The answer states that package-lock.json protects us from transitive dependencies. Okay, so if semantic version range syntax e.g. ^ never exist in the first place and we all pin specific version only, it means package-lock.json is redundant, right?

Okay, I guess we need the range syntax in case of 2 dependencies depend on the same dependency with slightly different versions. But if we all use package-lock.json now, doesn't that mean all ranged version is treated as pinned version now? And if we all pin specific version only, it means package-lock.json is redundant, right?

Am I missing something?

Solution

  • Okay, so if semantic version range syntax e.g. ^ never exist in the first place and we all pin specific version only, it means package-lock.json is redundant, right?

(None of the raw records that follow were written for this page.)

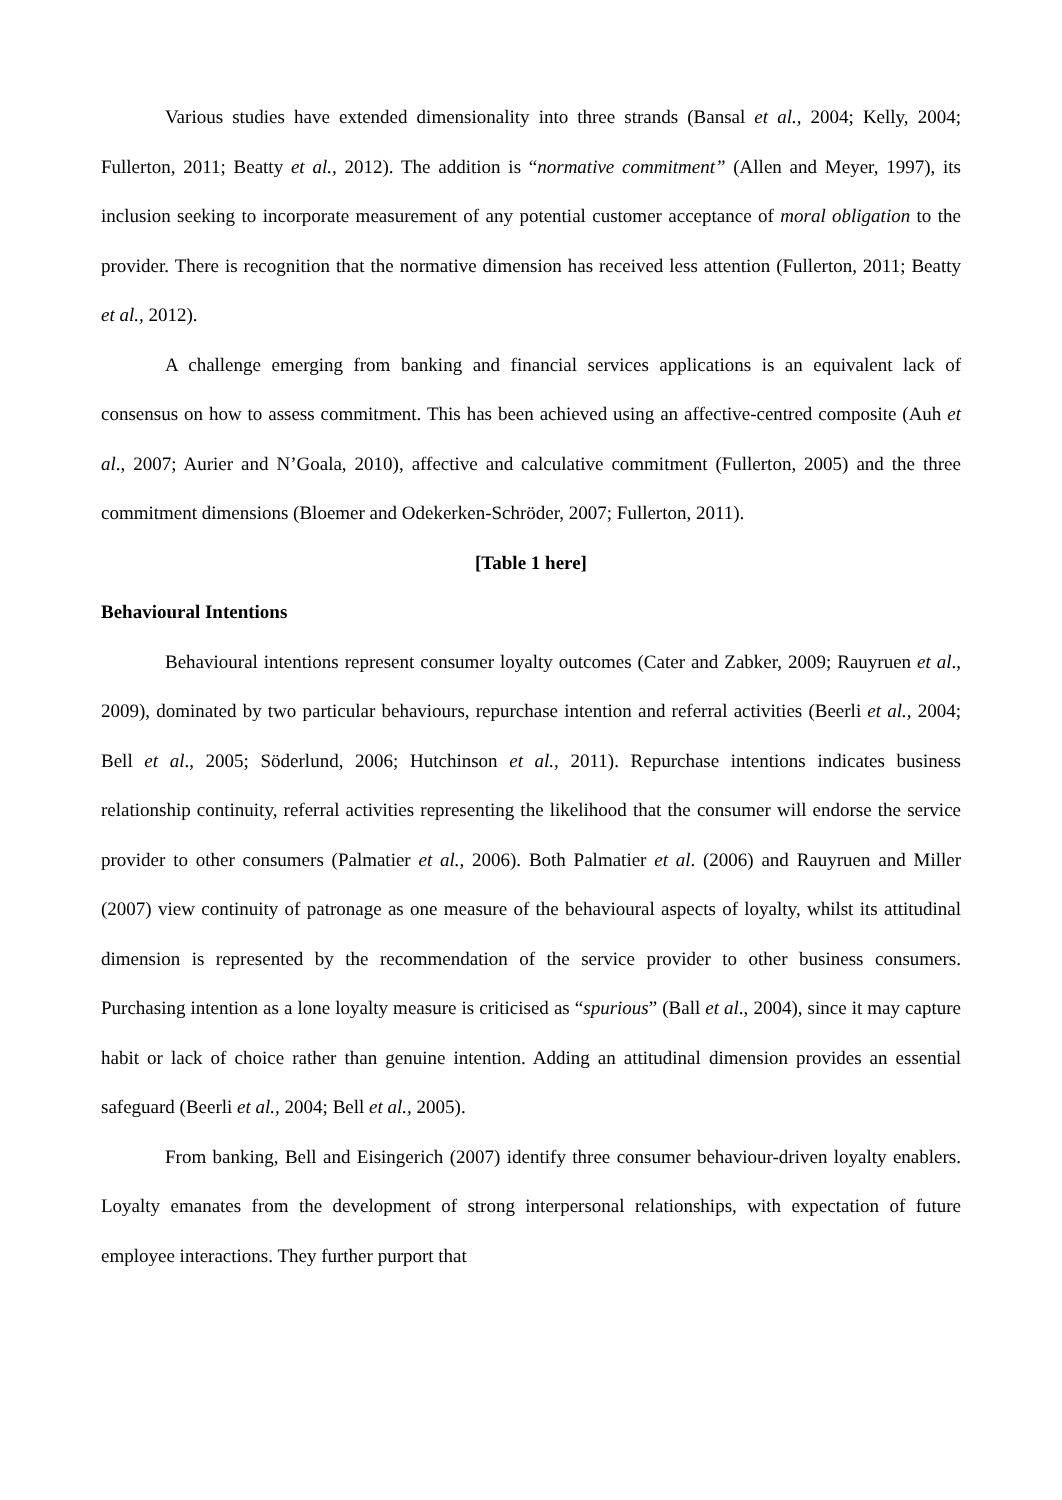Various studies have extended dimensionality into three strands (Bansal et al., 2004; Kelly, 2004; Fullerton, 2011; Beatty et al., 2012). The addition is “normative commitment” (Allen and Meyer, 1997), its inclusion seeking to incorporate measurement of any potential customer acceptance of moral obligation to the provider. There is recognition that the normative dimension has received less attention (Fullerton, 2011; Beatty et al., 2012).
A challenge emerging from banking and financial services applications is an equivalent lack of consensus on how to assess commitment. This has been achieved using an affective-centred composite (Auh et al., 2007; Aurier and N’Goala, 2010), affective and calculative commitment (Fullerton, 2005) and the three commitment dimensions (Bloemer and Odekerken-Schröder, 2007; Fullerton, 2011).
[Table 1 here]
Behavioural Intentions
Behavioural intentions represent consumer loyalty outcomes (Cater and Zabker, 2009; Rauyruen et al., 2009), dominated by two particular behaviours, repurchase intention and referral activities (Beerli et al., 2004; Bell et al., 2005; Söderlund, 2006; Hutchinson et al., 2011). Repurchase intentions indicates business relationship continuity, referral activities representing the likelihood that the consumer will endorse the service provider to other consumers (Palmatier et al., 2006). Both Palmatier et al. (2006) and Rauyruen and Miller (2007) view continuity of patronage as one measure of the behavioural aspects of loyalty, whilst its attitudinal dimension is represented by the recommendation of the service provider to other business consumers. Purchasing intention as a lone loyalty measure is criticised as “spurious” (Ball et al., 2004), since it may capture habit or lack of choice rather than genuine intention. Adding an attitudinal dimension provides an essential safeguard (Beerli et al., 2004; Bell et al., 2005).
From banking, Bell and Eisingerich (2007) identify three consumer behaviour-driven loyalty enablers. Loyalty emanates from the development of strong interpersonal relationships, with expectation of future employee interactions. They further purport that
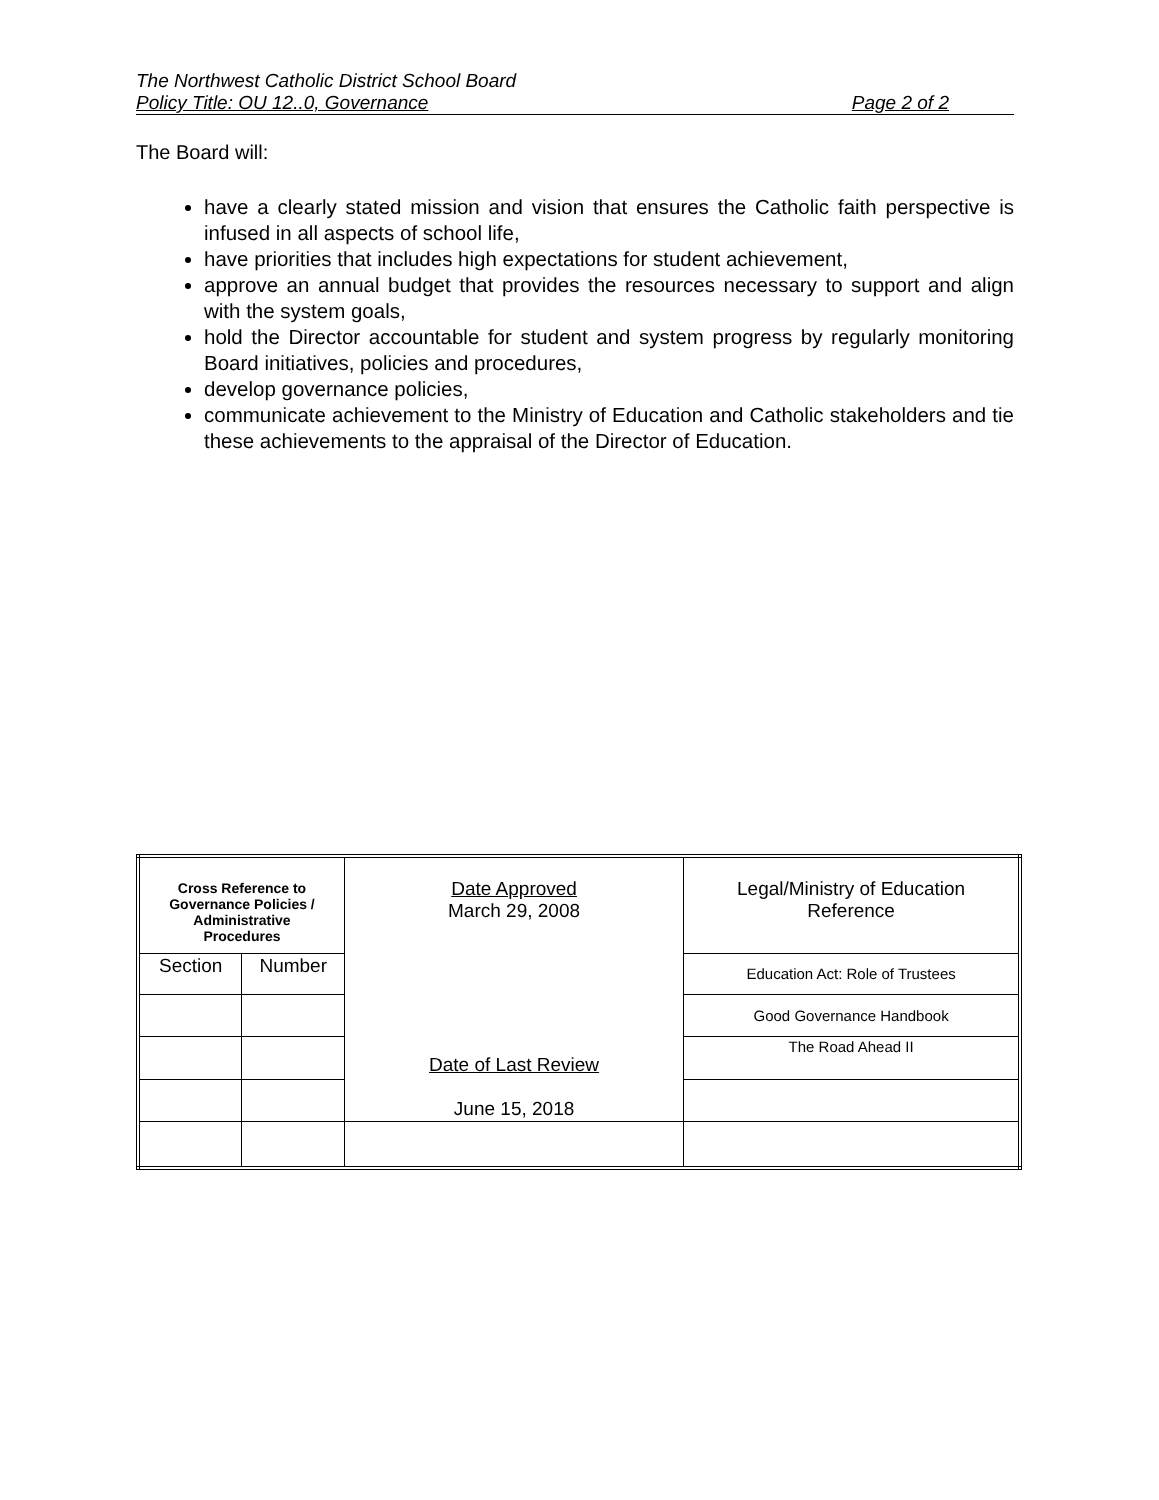The Northwest Catholic District School Board
Policy Title: OU 12..0, Governance Page 2 of 2
The Board will:
have a clearly stated mission and vision that ensures the Catholic faith perspective is infused in all aspects of school life,
have priorities that includes high expectations for student achievement,
approve an annual budget that provides the resources necessary to support and align with the system goals,
hold the Director accountable for student and system progress by regularly monitoring Board initiatives, policies and procedures,
develop governance policies,
communicate achievement to the Ministry of Education and Catholic stakeholders and tie these achievements to the appraisal of the Director of Education.
| Cross Reference to Governance Policies / Administrative Procedures | | Date Approved March 29, 2008 Date of Last Review June 15, 2018 | Legal/Ministry of Education Reference |
| Section | Number | | Education Act: Role of Trustees |
| | | | Good Governance Handbook |
| | | | The Road Ahead II |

    A lockfile still contains integrity hashes (and less importantly, resolved package source URLs) that prevent packages from being tampered with by the registry/package host, so it wouldn’t be redundant even in this case. Other than that, yes, when looking only at the version pinning part of lockfile functionality, lockfiles would be redundant if all versions were already pinned in all packages.

    Of course, in reality, dependency version ranges do exist and are important.

    But if we all use package-lock.json now, doesn't that mean all ranged version is treated as pinned version now?

    package-lock.json isn’t published with packages; it only applies to the end application. If every package published an npm-shrinkwrap.json instead, then yes, the end application would no longer be able to benefit directly from version ranges in its dependency tree’s package.jsons, but the separation would still serve a useful purpose: package.json would declare compatibility intent, and npm-shrinkwrap.json would represent a (tested, hash-checked) snapshot of that. (But once again, that’s just a hypothetical, and in practice npm-shrinkwrap.json is almost never used.)